Install conda. This assumes that Ubuntu is installed. A detailed documentation is here. First visit here to obtain the downloading path. The following script install conda for all users:

wget https://repo.continuum.io/miniconda/Miniconda3-4.5.11-Linux-x86_64.sh
sudo sh Miniconda3-4.5.11-Linux-x86_64.sh -b -p /opt/miniconda3

sudo vim /etc/bash.bashrc
# Add the following lines to this file
export PATH="/opt/miniconda3/bin:$PATH"
. /opt/miniconda3/etc/profile.d/conda.sh

source /etc/bash.bashrc

For Mac OS, I recommend installing conda by using Homebrew.

brew cask install miniconda
echo 'export PATH="/usr/local/miniconda3/bin:$PATH"' >> ~/.bash_profile
echo '. /usr/local/miniconda3/etc/profile.d/conda.sh' >> ~/.bash_profile
source ~/.bash_profile

Clone this repository.

git clone https://github.com/CMU-CREATE-Lab/smell-pittsburgh-prediction.git
sudo chown -R $USER smell-pittsburgh-prediction

Create conda environment and install packages. It is important to install python 2.7 and pip first inside the newly created conda environment.
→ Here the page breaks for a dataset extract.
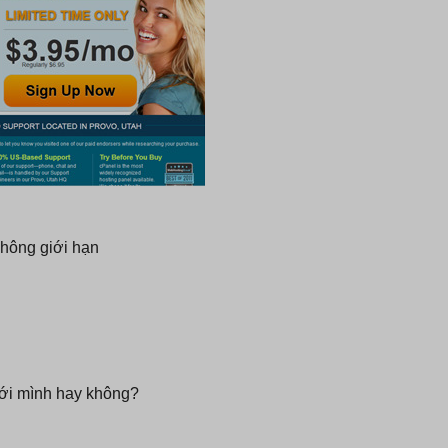
không giới hạn
với mình hay không?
conda create -n smell-pittsburgh-prediction
conda activate smell-pittsburgh-prediction
conda install python=2.7
conda install pip
which pip # make sure this is the pip inside the smell-pittsburgh-prediction environment
sh smell-pittsburgh-prediction/install_packages.sh

Get data, preprocess data, extract features, train the classifier, perform cross validation, analyze data, and interpret the model. This will create a directory (py/prediction/data_main/) to store all downloaded and processed data.
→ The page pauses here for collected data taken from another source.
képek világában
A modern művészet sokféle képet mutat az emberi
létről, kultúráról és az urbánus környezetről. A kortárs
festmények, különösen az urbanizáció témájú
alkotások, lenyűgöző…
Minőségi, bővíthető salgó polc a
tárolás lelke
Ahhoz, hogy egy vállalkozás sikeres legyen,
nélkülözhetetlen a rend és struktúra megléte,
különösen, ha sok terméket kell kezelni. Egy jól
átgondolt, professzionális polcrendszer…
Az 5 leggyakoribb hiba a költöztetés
cd smell-pittsburgh-prediction/py/prediction/
python main.py pipeline

# For each step in the pipeline
python main.py data # get data
python main.py preprocess # preprocess data
python main.py feature # extract features
python main.py validation # perform cross validation
python main.py analyze # analyze data and interpret model

# For deployment, train the classifier and perform prediction
# Use crontab to call the following two commands periodically
# (https://help.ubuntu.com/community/CronHowto)
python production.py train
python production.py predict

Visualization

The web/GeoHeatmap.html visualizes distribution of smell reports by zipcodes. You can open this by using a browser, such as Google Chrome.

Dataset

A pre-downloaded dataset from 10/31/2016 to 9/30/2018 is included in this repository. To get recent data, change the end_dt (ending date time) variable in the main.py file and then run the following:

python main.py data

This will download smell data (py/prediction/data_main/smell_raw.csv) and sensor data (py/prediction/data_main/esdr_raw/). The smell data is obtained from Smell Pittsburgh. The sensor data is obtained from ESDR.